New York City at six in the morning of an already hot summer day doesn’t look very much like Paradise. It looks and feels more like the other place. The streets are cluttered with papers and taxicabs and sweating human beings. The buildings are soot-darkened, the sky is a glaring white, the air is heavy with fumes and soot and humidity and the smell of eight million people.

Nevertheless, Vince was glad to see the George Washington bridge recede behind him. He’d been driving all night, after some pretty exhausting calisthenics, and he was ready for those eight hours sleep he’d been talking about. He prodded Saralee awake and said, “We’re here. Now what?”

“Now,” she said, “you park the car somewhere and we go find a hotel room.”

Easier said than done, Vince thought. There was no place in New York to park a car, except the parking garages, where you had to pay. He told her so, and she said, “That’s okay. I’ve got the money, remember?”

So they parked the car. Saralee did all the talking to the attendant at the garage, paying for a week’s parking. “We won’t need a car in New York,” she explained to Vince, and he nodded, beginning to feel a little dirty for keeping silent about having to leave in four days.

Then they went to find a hotel. There was a convention in town, Vince learned at the first place they went to, and all the midtown hotels were full. The desk clerk suggested he try some of the hotels up around Broadway in the West Seventies. Vince thanked him, and they grabbed a cab, which Saralee paid for.

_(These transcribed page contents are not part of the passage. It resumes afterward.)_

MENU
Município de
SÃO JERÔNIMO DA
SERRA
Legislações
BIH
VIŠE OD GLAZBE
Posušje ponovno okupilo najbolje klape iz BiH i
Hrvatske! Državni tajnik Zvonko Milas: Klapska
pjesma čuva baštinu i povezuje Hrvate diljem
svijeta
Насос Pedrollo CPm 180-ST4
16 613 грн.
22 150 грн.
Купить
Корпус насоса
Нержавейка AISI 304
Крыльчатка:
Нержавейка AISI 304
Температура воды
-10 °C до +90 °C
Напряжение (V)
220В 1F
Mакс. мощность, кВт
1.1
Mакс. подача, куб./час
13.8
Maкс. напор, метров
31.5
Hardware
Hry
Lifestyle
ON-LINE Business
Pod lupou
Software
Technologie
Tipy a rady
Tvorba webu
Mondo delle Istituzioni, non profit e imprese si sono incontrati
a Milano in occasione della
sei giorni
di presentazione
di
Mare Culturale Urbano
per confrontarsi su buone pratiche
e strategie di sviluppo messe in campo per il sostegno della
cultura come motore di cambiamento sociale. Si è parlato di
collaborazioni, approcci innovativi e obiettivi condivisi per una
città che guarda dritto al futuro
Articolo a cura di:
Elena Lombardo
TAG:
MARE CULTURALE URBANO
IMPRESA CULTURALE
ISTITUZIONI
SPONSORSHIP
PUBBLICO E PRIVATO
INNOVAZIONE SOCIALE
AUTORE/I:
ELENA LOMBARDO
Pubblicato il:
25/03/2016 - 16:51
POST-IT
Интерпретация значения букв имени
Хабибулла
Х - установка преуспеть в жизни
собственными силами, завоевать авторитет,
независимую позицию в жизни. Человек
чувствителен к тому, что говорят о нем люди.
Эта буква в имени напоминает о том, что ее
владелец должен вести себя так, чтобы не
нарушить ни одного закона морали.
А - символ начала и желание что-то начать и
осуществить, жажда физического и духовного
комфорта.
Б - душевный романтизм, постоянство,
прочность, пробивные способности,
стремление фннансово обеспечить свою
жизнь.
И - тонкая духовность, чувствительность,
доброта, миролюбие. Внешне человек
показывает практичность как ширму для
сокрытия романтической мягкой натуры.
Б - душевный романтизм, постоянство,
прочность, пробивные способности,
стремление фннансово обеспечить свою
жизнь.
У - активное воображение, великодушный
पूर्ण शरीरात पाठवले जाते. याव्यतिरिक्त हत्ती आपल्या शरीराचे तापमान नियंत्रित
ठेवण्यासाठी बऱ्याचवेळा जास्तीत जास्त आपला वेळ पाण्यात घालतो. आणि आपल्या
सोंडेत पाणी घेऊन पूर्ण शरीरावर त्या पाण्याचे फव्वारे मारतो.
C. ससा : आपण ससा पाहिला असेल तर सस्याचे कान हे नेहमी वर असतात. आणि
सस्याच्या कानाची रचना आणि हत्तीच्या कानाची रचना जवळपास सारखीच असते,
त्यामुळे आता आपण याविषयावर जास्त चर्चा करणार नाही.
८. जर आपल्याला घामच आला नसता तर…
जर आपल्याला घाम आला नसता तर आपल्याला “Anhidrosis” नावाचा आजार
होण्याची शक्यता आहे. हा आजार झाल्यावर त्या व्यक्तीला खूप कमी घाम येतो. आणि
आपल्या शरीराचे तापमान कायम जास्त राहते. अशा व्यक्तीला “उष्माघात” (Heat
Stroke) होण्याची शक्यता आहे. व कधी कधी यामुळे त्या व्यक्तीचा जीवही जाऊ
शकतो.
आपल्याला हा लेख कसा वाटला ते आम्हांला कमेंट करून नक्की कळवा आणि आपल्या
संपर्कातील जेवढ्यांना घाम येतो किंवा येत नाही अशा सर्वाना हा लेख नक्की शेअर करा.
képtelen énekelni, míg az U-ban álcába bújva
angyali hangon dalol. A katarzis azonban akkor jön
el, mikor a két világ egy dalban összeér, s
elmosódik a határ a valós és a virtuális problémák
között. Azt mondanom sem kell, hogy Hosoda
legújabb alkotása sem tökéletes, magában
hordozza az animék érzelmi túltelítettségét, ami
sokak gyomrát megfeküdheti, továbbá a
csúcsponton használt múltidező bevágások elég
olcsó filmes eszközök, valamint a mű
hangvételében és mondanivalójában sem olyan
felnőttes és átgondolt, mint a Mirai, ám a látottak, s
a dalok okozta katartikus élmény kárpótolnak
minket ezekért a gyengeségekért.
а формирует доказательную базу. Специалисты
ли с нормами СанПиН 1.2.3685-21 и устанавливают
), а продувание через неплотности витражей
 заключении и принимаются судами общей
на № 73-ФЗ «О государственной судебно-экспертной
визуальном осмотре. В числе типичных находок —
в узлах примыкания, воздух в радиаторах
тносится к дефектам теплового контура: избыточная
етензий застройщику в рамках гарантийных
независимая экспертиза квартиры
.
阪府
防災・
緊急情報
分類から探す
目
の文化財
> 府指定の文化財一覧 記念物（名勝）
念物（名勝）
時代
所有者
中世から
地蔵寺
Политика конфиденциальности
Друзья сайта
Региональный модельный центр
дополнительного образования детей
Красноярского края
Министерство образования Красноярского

They found a hotel, finally, at Broadway and 72nd. Saralee had her wedding ring on, and they both had suitcases, and they were signing in for a week, so there was no trouble. Vince hesitated over the register, not knowing what name to put down, and then remembered a cat his Aunt Edith had once owned. So he put the cat’s name down. “Mr. and Mrs. James Blue.” James Blue was a pretty phony-sounding name, but the hell with it. The desk clerk didn’t say anything, and the bellhop took their bags just as though they really were Mister and Mrs. James Blue from Philadelphia.

Up in the room, Vince dragged out a quarter for the bellhop. As soon as the door closed behind the bellhop, Saralee cried, “A bed!”

Eight hours sleep,” Vince reminded her. “I’ve been driving all night.”

“Oh, don’t say things like that,” she squealed. “It gives me goose flesh.”

Vince blinked. “Say things like what?”

“That you’ve been driving all night. Wouldn’t that be great?”

“Great,” said Vince. He was beginning to suspect that Saralee Jenkins was nuts.

He managed to get undressed and crawl into the clean-sheeted double bed without anything worse from Saralee than dangerous looks. Then he said, “Wake me when I wake up,” and closed his eyes.